--- RECORDS FOR THIS TASK Enclosed Below ---

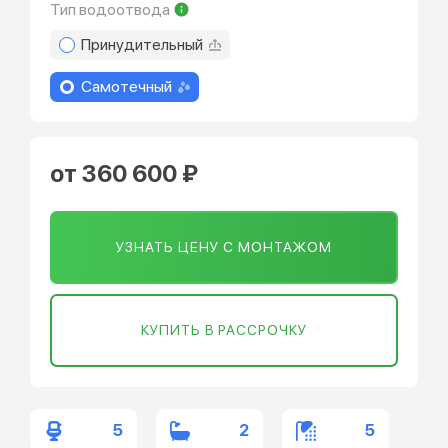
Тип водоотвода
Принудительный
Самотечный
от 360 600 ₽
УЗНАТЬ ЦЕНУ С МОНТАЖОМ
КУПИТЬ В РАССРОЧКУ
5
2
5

--- End of Enclosed RECORDS FOR THIS TASK ---
--- RECORDS FOR THIS TASK Enclosed Below ---

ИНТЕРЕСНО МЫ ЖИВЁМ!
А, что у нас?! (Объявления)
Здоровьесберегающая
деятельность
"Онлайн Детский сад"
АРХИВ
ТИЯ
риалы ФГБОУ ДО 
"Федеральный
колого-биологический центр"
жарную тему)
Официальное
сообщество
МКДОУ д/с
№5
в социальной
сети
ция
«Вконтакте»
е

--- End of Enclosed RECORDS FOR THIS TASK ---
--- RECORDS FOR THIS TASK Enclosed Below ---

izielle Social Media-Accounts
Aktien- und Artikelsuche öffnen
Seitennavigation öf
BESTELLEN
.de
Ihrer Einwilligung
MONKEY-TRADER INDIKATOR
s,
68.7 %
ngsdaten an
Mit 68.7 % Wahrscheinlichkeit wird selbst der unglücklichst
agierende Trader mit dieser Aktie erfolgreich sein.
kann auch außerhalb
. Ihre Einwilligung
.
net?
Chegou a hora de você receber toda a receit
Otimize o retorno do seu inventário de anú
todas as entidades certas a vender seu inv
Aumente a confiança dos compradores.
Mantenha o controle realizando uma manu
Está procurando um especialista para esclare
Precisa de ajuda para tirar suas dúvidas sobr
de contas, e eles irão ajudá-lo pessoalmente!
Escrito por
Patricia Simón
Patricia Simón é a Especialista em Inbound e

--- End of Enclosed RECORDS FOR THIS TASK ---

§ WHAT THE TASK REQUIRES
Once you find the line with "Precisa de ajuda para tirar suas dúvidas sobr" above, print it and every line after it up to and including the line with "Patricia Simón é a Especialista em Inbound e", exactly as written and nothing else.

§ SOLUTION FOR THIS TASK
Precisa de ajuda para tirar suas dúvidas sobr
de contas, e eles irão ajudá-lo pessoalmente!
Escrito por
Patricia Simón
Patricia Simón é a Especialista em Inbound e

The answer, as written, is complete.